Weakly-Supervised Concealed Object Segmentation with SAM-based Pseudo Labeling and Multi-scale Feature Grouping

Authors: Chunming He, Kai Li, Yachao Zhang, Guoxia Xu, Longxiang Tang, Yulun Zhang, Zhenhua Guo, Xiu Li

NeurIPS 2023 | Conference PDF | Archive PDF | Plain Text | LLM Run Details

Reproducibility Variable Result LLM Response
Research Type Experimental We verify the effectiveness of our method on various WSCOS tasks, and experiments demonstrate that our method achieves state-of-the-art performance on these tasks.
Researcher Affiliation Collaboration Chunming He1, , Kai Li2, , Yachao Zhang1 , Guoxia Xu3 , Longxiang Tang1 , Yulun Zhang4 , Zhenhua Guo5 , and Xiu Li1, 1Shenzhen International Graduate School, Tsinghua University, 2NEC Laboratories America, 3Nanjing University of Posts and Telecommunications, 4ETH Zürich, 5Tianyi Traffic Technology
Pseudocode No Insufficient information.

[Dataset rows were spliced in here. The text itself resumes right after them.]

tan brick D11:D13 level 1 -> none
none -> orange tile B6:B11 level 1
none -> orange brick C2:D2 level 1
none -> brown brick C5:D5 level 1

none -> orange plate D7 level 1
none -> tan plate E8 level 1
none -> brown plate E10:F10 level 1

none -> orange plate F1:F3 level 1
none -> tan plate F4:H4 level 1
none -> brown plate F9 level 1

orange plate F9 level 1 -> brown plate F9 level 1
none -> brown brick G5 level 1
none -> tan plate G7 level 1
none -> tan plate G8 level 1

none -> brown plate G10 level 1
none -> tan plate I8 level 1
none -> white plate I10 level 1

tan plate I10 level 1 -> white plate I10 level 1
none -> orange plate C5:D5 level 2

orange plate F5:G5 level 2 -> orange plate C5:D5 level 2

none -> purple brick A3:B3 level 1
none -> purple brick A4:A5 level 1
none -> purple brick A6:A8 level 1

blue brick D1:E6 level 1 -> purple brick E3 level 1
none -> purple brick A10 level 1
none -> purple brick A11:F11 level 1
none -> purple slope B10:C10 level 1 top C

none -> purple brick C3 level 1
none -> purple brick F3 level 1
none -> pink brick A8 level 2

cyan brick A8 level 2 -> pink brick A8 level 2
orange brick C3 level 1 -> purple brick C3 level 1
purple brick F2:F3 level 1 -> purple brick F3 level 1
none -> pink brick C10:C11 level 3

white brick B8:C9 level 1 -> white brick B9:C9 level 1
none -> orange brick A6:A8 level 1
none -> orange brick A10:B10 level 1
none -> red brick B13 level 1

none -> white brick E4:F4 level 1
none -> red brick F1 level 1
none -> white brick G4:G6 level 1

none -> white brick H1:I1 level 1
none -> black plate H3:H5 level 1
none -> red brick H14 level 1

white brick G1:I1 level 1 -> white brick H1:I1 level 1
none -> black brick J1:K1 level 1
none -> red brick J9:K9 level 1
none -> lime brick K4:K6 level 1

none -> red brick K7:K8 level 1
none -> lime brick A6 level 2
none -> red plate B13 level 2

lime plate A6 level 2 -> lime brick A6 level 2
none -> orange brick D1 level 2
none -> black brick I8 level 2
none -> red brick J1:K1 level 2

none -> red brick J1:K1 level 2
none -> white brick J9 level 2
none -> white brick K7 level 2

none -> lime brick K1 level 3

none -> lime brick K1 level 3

The paper describes procedural steps and provides a model architecture diagram (Figure 3), but it does not present structured pseudocode or an algorithm block.
Open Source Code Yes The code will be available at https://github.com/Chunming He/WS-SAM.
Open Datasets Yes Four datasets are used for experiments, i.e., CHAMELEON [44], CAMO [45], COD10K [1], and NC4K [16]... Three widely-used Polyp datasets are selected, namely CVCColon DB [46], ETIS [47], and Kvasir [48]... Two datasets, GDD [6] and GSD [29], are used for evaluation.
Dataset Splits No Insufficient information. The paper describes training and testing phases but does not explicitly provide details about a validation dataset split (e.g., percentages or counts).
Hardware Specification Yes We implement our method with Py Torch and run experiments on two RTX3090 GPUs.
Software Dependencies No Insufficient information. The paper mentions 'Py Torch' but does not specify its version or other software dependencies with their version numbers.
Experiment Setup Yes Implementation details. The image encoder uses Res Net50 as the backbone and is pre-trained on Image Net [39]. The batch size is 36 and the learning rate is initialized as 0.0001, decreased by 0.1 every 80 epochs. For scribble supervision, we propose a nine-box strategy, namely constructing the minimum outer wrapping rectangle of the foreground/background scribble and dividing it into a nine-box grid, to sample one point in each box and send them to SAM for segmentation mask generation. Following [2], all images are resized as 352 352 in both the training and testing phases. For SAM [19], we adopt the Vi T-H SAM model to generate segmentation masks.